That’s close, but details matter
You are standing in an open field west of a white house, with a boarded front door.
There is a small mailbox here.
BTW, I can’t be sure, but I may have been the first person to correctly finish the original Zork Trilogy (Zork III).
I remember I got to what seemed to be leading to the ending when I’d get surprising text on the screen. Forget the exact words, but maybe included something like “End of Session”. Which both seemed wrong, but also sounded like it could be their idea of a funny ending. I did a lot of researching and everything I read from others was that was the ending they got - and they didn’t talk like it was a bug.
But I wondered about it anyway and just kept trying things. Eventually just before that ending, I dropped every item I was carrying and entered the last place I got to before - and everything changed. Suddenly I got all this treasure and got the real ending.
Turned out that, at least on the Apple II, there was a bug. I found the details much later - that if you entered that room with an open container (like a a jar with the lid off, etc) it would get that bug. Of course, by dropping everything, I eliminated any possibility of having an open container.
So that’s my classic example of “zork tactics” - don’t just accept what others say and keep trying different things, often going to extremes (in this case, dropping everything) to see if anything changes.
I don’t recall the precise examples anymore, but I know there were two times I described a situation to Mark and he was confident he knew the cause, but I disagreed. It just didn’t quite match all I experienced. I just had trouble explaining things well enough, but I was pretty sure his interpretation was wrong. And, sure enough, later he told me I was right when his solution didn’t solve it.

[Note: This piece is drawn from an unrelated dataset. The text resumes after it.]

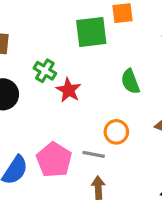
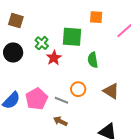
green square: (91, 32) -> (72, 37), moved
brown arrow: (98, 188) -> (60, 121), turned -72

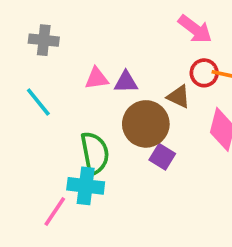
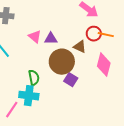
pink triangle: (97, 78) -> (35, 37), turned 48
green semicircle: (95, 153) -> (34, 78), size x0.7

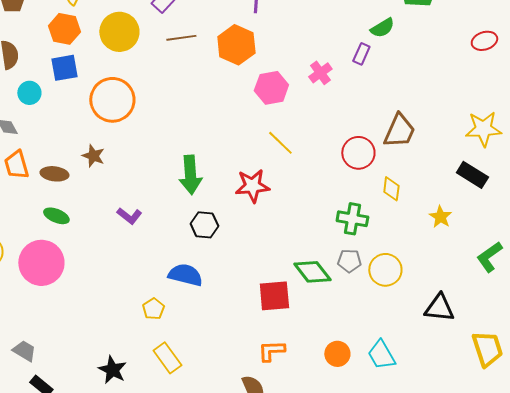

If you ever talk to Mark, you quickly learn he knows a heck of a lot in tech so no way would my knowledge set come close to his. But I was the one actually experiencing the issue and paid close enough attention to realize there was some other factor involved, even if I didn’t know what the factor was!
It’s one of the reasons I never blindly accept what “experts” say - about anything! I’ll certainly value their input, but I can think for myself too. Basic principles: I know different experts will often have completely opposite opinions. I know people completely inexperienced in a given field have been able to take a fresh look at a problem and solve it when experts did not.